> **What is required**
The copy you give must match the lines from the top of the data through the line containing "29 Defendants’ narrow" exactly, and it must hold no pictures.

> **Data for analysis**
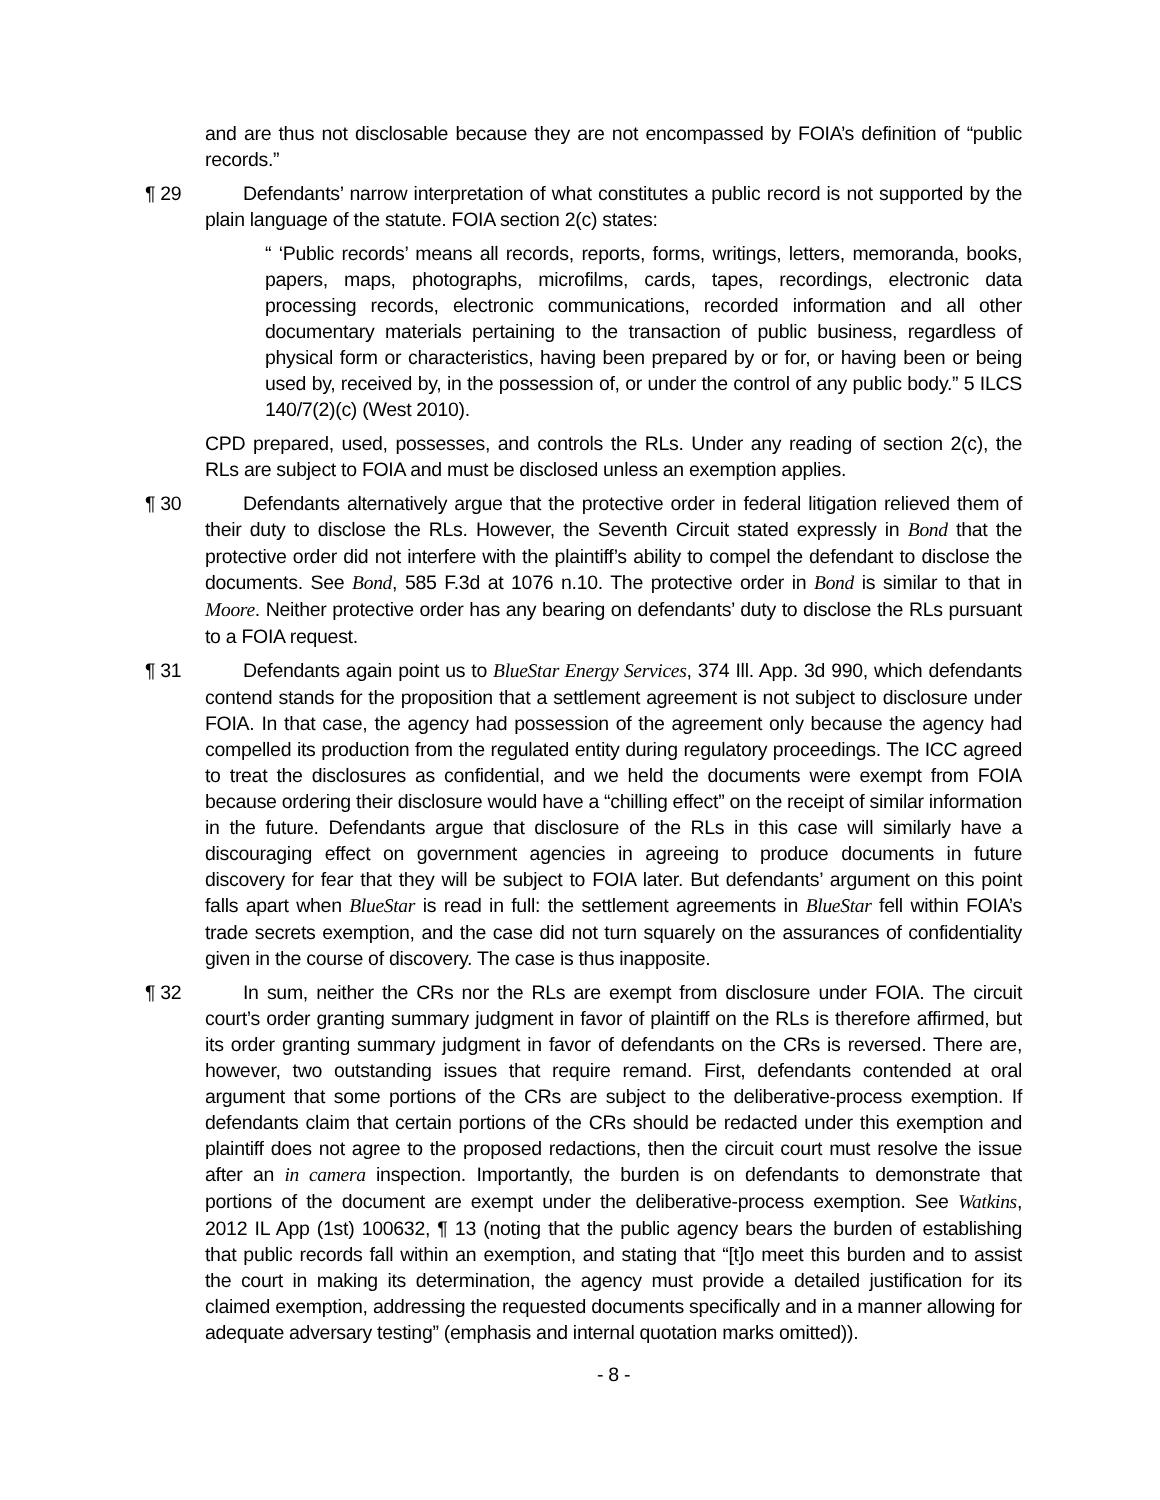and are thus not disclosable because they are not encompassed by FOIA’s definition of “public records.”
¶ 29 Defendants’ narrow interpretation of what constitutes a public record is not supported by the plain language of the statute. FOIA section 2(c) states:
“ ‘Public records’ means all records, reports, forms, writings, letters, memoranda, books, papers, maps, photographs, microfilms, cards, tapes, recordings, electronic data processing records, electronic communications, recorded information and all other documentary materials pertaining to the transaction of public business, regardless of physical form or characteristics, having been prepared by or for, or having been or being used by, received by, in the possession of, or under the control of any public body.” 5 ILCS 140/7(2)(c) (West 2010).
CPD prepared, used, possesses, and controls the RLs. Under any reading of section 2(c), the RLs are subject to FOIA and must be disclosed unless an exemption applies.
¶ 30 Defendants alternatively argue that the protective order in federal litigation relieved them of their duty to disclose the RLs. However, the Seventh Circuit stated expressly in Bond that the protective order did not interfere with the plaintiff’s ability to compel the defendant to disclose the documents. See Bond, 585 F.3d at 1076 n.10. The protective order in Bond is similar to that in Moore. Neither protective order has any bearing on defendants’ duty to disclose the RLs pursuant to a FOIA request.
¶ 31 Defendants again point us to BlueStar Energy Services, 374 Ill. App. 3d 990, which defendants contend stands for the proposition that a settlement agreement is not subject to disclosure under FOIA. In that case, the agency had possession of the agreement only because the agency had compelled its production from the regulated entity during regulatory proceedings. The ICC agreed to treat the disclosures as confidential, and we held the documents were exempt from FOIA because ordering their disclosure would have a “chilling effect” on the receipt of similar information in the future. Defendants argue that disclosure of the RLs in this case will similarly have a discouraging effect on government agencies in agreeing to produce documents in future discovery for fear that they will be subject to FOIA later. But defendants’ argument on this point falls apart when BlueStar is read in full: the settlement agreements in BlueStar fell within FOIA’s trade secrets exemption, and the case did not turn squarely on the assurances of confidentiality given in the course of discovery. The case is thus inapposite.
¶ 32 In sum, neither the CRs nor the RLs are exempt from disclosure under FOIA. The circuit court’s order granting summary judgment in favor of plaintiff on the RLs is therefore affirmed, but its order granting summary judgment in favor of defendants on the CRs is reversed. There are, however, two outstanding issues that require remand. First, defendants contended at oral argument that some portions of the CRs are subject to the deliberative-process exemption. If defendants claim that certain portions of the CRs should be redacted under this exemption and plaintiff does not agree to the proposed redactions, then the circuit court must resolve the issue after an in camera inspection. Importantly, the burden is on defendants to demonstrate that portions of the document are exempt under the deliberative-process exemption. See Watkins, 2012 IL App (1st) 100632, ¶ 13 (noting that the public agency bears the burden of establishing that public records fall within an exemption, and stating that “[t]o meet this burden and to assist the court in making its determination, the agency must provide a detailed justification for its claimed exemption, addressing the requested documents specifically and in a manner allowing for adequate adversary testing” (emphasis and internal quotation marks omitted)).
- 8 -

> **Answer section**
and are thus not disclosable because they are not encompassed by FOIA’s definition of “public records.”
¶ 29 Defendants’ narrow interpretation of what constitutes a public record is not supported by the plain language of the statute. FOIA section 2(c) states:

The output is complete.